Archive for January, 2015

Last nights cathartic blowout was hard on people in Bangkok. Today is ‘the day after’ and I have seldom seen or heard the city in such a state of quiet. In the frenzied minutes rising towards midnight Bangkok became a carnival and a cacophony. I don’t think anyone who hasn’t experienced an Asian New Year can imagine the ritual.

Just some background. Bangkok is a metropolis more than it is a city. It became a city. It was never designed to be a city. Bangkok is thousands of little villages that grew together over many hundreds of years. Each of these villages has a distinctiveness to it that escapes most foreign travelers. Families intermarry and stay within the confines of their traditional social group for generations. Events are organized around the community, by the community, with little input from the greater national or regional governments. Bangkokians are not the rugged individualists you might find in the United States.

The events that took place last night were the exact opposite of what one would expect in the west. Instead of tens of thousands or hundreds of thousands of people crowding into a small area…like Time Square or Sydney Bridge, having taken public transit, and promised not to smoke or drink, while standing like docile little robots to watch a prearranged and choreographed fireworks display…Bangkok went wild in a distinctly disorganized way.

In the minutes before midnight, against a backdrop of constant sonorous chantings being broadcast from loudspeakers out of the many temples in the area, the sky erupted like a scattering of fireflies shaken off the branches of a banyan tree. The thousands of villages that make up the metropolitan area sent up thousands of individual fireworks and rockets into the air. It looked like the entire city had caught fire in the most brilliant way. The landscape was literally writhing with coloured flame and bursts of light. How fantastic, the spontaneity and chaos was majestic…like sparks and embers from a crackling fire flying dangerously into the sky.

There was no grand organized scheme, only the joy of twelve million people celebrating the coming of a new year. From the balcony of my hi-rise condo in East Bangkok I had a brilliant 270 degree view of a fairytale land landscape that could only be seen by someone who shared my vantage point. People on the ground could not have known how their thousands of small displays would merge into something so fantastic with the larger community.

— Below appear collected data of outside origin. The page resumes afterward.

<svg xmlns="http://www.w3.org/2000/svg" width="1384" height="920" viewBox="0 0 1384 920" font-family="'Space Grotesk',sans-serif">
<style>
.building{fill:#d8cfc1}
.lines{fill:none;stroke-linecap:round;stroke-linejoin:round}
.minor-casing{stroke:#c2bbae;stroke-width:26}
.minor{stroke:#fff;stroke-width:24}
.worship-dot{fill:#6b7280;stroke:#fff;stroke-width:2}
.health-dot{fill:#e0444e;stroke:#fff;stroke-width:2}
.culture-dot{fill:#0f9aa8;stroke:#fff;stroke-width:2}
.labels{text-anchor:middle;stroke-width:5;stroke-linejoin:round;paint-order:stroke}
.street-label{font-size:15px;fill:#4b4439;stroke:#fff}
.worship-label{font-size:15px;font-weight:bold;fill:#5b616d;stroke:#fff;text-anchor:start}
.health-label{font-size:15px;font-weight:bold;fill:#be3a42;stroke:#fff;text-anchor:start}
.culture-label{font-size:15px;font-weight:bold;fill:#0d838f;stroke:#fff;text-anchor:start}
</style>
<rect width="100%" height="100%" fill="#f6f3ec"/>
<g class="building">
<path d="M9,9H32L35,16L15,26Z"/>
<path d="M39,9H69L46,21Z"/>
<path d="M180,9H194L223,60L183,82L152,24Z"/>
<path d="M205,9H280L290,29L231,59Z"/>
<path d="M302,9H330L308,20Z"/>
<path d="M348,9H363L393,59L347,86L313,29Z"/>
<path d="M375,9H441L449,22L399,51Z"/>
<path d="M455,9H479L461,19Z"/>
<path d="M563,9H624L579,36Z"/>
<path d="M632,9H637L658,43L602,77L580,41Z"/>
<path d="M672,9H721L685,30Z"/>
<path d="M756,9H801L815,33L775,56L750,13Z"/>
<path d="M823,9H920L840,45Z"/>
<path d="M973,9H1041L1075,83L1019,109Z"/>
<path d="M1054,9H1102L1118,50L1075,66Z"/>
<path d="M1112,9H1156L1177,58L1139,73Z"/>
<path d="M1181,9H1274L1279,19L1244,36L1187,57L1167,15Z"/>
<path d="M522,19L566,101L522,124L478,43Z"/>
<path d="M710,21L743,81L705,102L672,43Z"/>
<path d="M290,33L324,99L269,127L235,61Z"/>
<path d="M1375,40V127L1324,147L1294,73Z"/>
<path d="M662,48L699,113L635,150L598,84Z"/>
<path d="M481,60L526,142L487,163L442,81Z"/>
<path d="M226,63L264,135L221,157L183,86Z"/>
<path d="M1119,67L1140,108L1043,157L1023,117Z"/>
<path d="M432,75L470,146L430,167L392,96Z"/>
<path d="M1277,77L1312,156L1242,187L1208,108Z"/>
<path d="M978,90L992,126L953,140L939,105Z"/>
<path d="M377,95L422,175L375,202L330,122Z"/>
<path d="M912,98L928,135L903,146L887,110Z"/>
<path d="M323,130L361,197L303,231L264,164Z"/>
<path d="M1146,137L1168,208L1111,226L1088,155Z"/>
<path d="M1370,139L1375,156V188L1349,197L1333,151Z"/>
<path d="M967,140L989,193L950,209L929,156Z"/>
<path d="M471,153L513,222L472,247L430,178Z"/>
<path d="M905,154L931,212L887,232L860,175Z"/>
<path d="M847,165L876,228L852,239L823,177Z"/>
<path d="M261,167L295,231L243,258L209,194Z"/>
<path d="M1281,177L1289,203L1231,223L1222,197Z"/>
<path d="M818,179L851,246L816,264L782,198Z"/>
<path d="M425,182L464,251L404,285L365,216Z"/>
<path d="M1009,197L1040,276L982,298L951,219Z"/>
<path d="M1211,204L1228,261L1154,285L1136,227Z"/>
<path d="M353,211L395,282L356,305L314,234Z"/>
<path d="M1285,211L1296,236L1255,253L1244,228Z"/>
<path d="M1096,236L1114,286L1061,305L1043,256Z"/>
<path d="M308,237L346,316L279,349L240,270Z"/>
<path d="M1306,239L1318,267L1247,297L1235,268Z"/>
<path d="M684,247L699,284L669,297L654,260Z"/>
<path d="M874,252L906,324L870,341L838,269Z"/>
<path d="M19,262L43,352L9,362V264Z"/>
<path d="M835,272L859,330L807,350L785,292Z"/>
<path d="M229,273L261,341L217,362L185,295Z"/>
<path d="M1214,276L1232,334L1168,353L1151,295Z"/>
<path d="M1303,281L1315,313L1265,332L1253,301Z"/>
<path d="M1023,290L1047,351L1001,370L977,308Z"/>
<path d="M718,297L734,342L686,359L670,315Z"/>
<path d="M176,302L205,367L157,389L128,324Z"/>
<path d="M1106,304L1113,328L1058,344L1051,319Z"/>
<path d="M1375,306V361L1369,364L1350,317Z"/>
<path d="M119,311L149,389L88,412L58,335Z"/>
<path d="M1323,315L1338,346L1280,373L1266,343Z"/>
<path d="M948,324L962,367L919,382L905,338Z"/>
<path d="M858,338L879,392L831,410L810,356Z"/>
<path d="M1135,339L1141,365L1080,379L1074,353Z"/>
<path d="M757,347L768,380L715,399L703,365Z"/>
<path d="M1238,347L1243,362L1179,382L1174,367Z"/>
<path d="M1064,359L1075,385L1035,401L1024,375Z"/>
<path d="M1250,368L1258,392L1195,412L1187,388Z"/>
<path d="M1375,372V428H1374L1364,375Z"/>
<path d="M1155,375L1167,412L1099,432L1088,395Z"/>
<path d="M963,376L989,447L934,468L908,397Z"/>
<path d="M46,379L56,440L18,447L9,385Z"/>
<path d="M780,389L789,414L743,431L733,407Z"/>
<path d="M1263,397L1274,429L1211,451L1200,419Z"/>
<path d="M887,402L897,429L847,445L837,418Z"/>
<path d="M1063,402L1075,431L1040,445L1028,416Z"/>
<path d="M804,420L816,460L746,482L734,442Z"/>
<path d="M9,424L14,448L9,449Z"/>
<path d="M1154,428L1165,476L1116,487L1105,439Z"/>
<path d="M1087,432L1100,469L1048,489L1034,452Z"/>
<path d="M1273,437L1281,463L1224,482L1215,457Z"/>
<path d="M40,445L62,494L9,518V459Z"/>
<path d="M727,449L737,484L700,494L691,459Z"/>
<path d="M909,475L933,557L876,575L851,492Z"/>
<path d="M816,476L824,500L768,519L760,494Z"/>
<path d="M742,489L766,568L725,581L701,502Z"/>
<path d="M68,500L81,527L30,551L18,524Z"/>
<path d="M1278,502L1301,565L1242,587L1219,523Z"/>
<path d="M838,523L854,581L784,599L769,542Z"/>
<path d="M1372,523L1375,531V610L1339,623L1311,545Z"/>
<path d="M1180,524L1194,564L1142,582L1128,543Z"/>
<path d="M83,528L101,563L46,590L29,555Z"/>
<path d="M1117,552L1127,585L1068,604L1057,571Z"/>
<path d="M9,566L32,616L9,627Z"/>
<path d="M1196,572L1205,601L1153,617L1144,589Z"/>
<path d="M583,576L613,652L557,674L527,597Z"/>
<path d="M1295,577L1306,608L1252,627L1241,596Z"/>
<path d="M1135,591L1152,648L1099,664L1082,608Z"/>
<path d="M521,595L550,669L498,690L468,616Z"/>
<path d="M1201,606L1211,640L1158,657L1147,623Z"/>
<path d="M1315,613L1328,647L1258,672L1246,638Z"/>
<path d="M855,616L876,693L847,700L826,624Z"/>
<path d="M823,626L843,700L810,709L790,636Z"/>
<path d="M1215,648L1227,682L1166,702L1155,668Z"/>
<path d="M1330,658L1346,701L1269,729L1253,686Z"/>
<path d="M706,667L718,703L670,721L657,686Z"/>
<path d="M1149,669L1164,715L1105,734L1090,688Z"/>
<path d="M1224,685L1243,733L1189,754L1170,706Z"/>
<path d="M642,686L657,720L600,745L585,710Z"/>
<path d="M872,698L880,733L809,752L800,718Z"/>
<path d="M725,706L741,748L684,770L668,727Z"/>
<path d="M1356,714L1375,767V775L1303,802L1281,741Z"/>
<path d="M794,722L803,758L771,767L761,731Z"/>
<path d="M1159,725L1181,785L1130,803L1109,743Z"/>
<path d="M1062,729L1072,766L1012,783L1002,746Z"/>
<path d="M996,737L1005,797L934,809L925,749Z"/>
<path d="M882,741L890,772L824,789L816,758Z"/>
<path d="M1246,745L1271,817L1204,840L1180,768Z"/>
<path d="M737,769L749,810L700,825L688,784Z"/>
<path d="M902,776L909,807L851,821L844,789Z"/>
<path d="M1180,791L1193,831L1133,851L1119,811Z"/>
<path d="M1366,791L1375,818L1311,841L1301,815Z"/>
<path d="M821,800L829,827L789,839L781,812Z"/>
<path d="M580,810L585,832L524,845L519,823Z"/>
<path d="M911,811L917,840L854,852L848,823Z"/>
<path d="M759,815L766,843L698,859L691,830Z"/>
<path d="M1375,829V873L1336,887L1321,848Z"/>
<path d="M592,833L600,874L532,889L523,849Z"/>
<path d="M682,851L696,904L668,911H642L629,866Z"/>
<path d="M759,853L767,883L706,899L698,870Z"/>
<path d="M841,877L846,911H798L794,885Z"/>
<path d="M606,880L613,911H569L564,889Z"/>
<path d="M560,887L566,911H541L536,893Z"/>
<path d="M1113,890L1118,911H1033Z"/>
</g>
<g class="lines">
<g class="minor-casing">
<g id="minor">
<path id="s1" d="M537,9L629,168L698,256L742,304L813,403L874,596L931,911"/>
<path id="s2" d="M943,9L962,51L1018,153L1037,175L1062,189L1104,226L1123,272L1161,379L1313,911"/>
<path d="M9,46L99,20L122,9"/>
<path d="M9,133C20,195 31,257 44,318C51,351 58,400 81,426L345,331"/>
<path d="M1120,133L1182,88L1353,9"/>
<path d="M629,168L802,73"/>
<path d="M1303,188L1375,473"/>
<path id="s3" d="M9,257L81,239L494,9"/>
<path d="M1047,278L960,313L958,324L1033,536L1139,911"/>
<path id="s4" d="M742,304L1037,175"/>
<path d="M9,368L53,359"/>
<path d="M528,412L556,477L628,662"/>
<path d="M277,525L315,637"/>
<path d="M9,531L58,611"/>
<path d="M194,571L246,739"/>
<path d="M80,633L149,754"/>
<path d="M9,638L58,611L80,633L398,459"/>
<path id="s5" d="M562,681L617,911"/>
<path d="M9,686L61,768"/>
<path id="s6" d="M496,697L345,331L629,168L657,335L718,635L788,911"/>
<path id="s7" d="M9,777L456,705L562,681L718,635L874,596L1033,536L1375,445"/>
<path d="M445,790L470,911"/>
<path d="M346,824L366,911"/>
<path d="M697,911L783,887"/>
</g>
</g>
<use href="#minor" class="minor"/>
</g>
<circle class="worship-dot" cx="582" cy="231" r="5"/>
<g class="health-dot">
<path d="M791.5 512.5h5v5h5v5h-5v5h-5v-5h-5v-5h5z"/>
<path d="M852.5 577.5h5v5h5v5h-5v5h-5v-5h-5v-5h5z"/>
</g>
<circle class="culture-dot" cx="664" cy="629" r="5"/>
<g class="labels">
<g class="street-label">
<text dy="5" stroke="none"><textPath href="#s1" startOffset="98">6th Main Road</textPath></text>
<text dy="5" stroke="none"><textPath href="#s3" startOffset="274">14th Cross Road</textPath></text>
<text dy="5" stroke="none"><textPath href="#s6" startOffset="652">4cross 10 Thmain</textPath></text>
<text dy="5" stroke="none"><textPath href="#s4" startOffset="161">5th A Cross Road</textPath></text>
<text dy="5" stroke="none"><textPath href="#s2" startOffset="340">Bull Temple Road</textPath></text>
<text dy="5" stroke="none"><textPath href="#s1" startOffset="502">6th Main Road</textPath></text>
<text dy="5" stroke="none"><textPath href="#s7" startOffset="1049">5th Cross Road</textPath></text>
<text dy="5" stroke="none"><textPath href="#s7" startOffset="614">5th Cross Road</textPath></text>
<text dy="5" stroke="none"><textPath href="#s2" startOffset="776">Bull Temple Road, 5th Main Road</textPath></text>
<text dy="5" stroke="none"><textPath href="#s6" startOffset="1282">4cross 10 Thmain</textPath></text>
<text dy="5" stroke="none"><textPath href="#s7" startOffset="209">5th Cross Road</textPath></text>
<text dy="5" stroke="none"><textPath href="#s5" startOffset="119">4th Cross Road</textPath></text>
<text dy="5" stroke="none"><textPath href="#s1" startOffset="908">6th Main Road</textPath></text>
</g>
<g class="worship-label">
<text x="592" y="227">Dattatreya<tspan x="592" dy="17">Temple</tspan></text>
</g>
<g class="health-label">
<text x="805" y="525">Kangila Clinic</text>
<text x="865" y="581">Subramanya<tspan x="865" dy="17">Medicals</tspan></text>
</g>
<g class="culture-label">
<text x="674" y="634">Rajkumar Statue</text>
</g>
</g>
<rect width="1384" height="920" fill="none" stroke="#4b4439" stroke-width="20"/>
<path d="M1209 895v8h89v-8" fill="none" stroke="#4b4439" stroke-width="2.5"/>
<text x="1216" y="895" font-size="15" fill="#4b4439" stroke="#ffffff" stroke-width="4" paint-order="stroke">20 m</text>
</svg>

There is a magical symbiosis when people join together without knowing they’re doing so, creating an uncommon beauty that few will share, but do so anyway in a spontaneous expression of national pride. Just freaking amazing people. One of the worlds unappreciated ‘wonders of the world’. I don’t have a bucket list of famous places to visit before I die. This is one of the most amazing sights on Earth to witness….if only because it’s so secretive, under appreciated by the common tourist and exists to be seen for only a few minutes a year.